The LC–MS detection platform was: liquid chromatography Agilent 1290 Infinity UHPLC, mass spectrometry Agilent 6538 UHD and Accurate-Mass Q-TOF /MS, chromatographic column XSelect HSS T3 (2.1 × 100 mm, 2.5 m). The mass spectrum data was collected by Accurate-Mass Q-TOF/MS, and the working mode divided into positive ion and negative ion mode. The gas temperature was 350 °C, the intake air volume 11 L/min, the fragmentation voltage 120 V, and the center of mass data collected in the range of 50–1000 m/z. Agilent Masshunter Qualitative Analysis B.04.00 software (Agilent Technologies, USA) was used to convert the raw data into a common (mz.data) format. The XCMS package51 in R was used to perform downstream analysis, such as peak identification, retention time correction, and automatic integration. We did internal standard normalization, and the number of sample features was screened according to the 80% principle. After that, we obtained a visualization matrix containing sample name, m/z-RT pair, and peak area. Importation of the visualization matrix into the R language platform was done, using the Pareto Scaling method for normalization, and to perform multivariate statistical analyses.

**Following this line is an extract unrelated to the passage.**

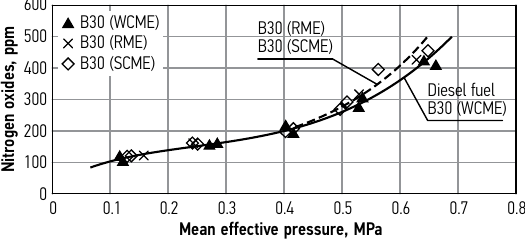
Fig. 7. The dependence of exhaust gas temperature t tpir of 1Z diesel engine on mean effective pressure P me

Access to cited metabolomics data: MTBLS3975 (http://www.ebi.ac.uk/metabolights/MTBLS3975)52.

16S rRNA gene sequencing

Stool samples were thawed in 4 °C water, centrifuged for 10 min, and DNA was extracted using Axygen Axy Prep DNA Gel Kit (Axygen, USA). The amplification method was applied, with primers and F:AYTGGGYDTAAAGNG R:TACNVGGGTATCTAATCC. Library prep for V3-V4 region, and the library pool was submitted to the Illumina MiSeq platform with 2 × 250 paired-end sequencing. Data were analyzed using QIIME2 (2019.4)53 software. Taxonomic results were summarized in supplementary Table 5. Accession to cite for these SRA data: PRJNA779930.

Statistical analysis

Statistical analyses were performed using SPSS 22.0 version software (IBM Inc., USA). Continuous variables are described by mean and standard deviation (SD). If the changes in α and β diversity indexes of metabolites and microbial communities were normally distributed, a covariance analysis was performed; otherwise the non-parametric Kruskal Wallis test was used. Differences in metabolites and gut microbiota between the two groups were analyzed using two independent samples t test or Wilcoxon rank sum test. Partial least squares discriminant analysis (PLS-DA) was used to analyze the two groups of samples. VIP (Variable Importance in the Projection) values of PLS-DA model (threshold > 1) were used to search for differential metabolites combined with independent sample T-test (P < 0.05). The Pearson correlation was used to analyze the correlation between each discriminated metabolite and the gut microbiota. A two-tailed p < 0.05 threshold indicated that the differences were statistically significant.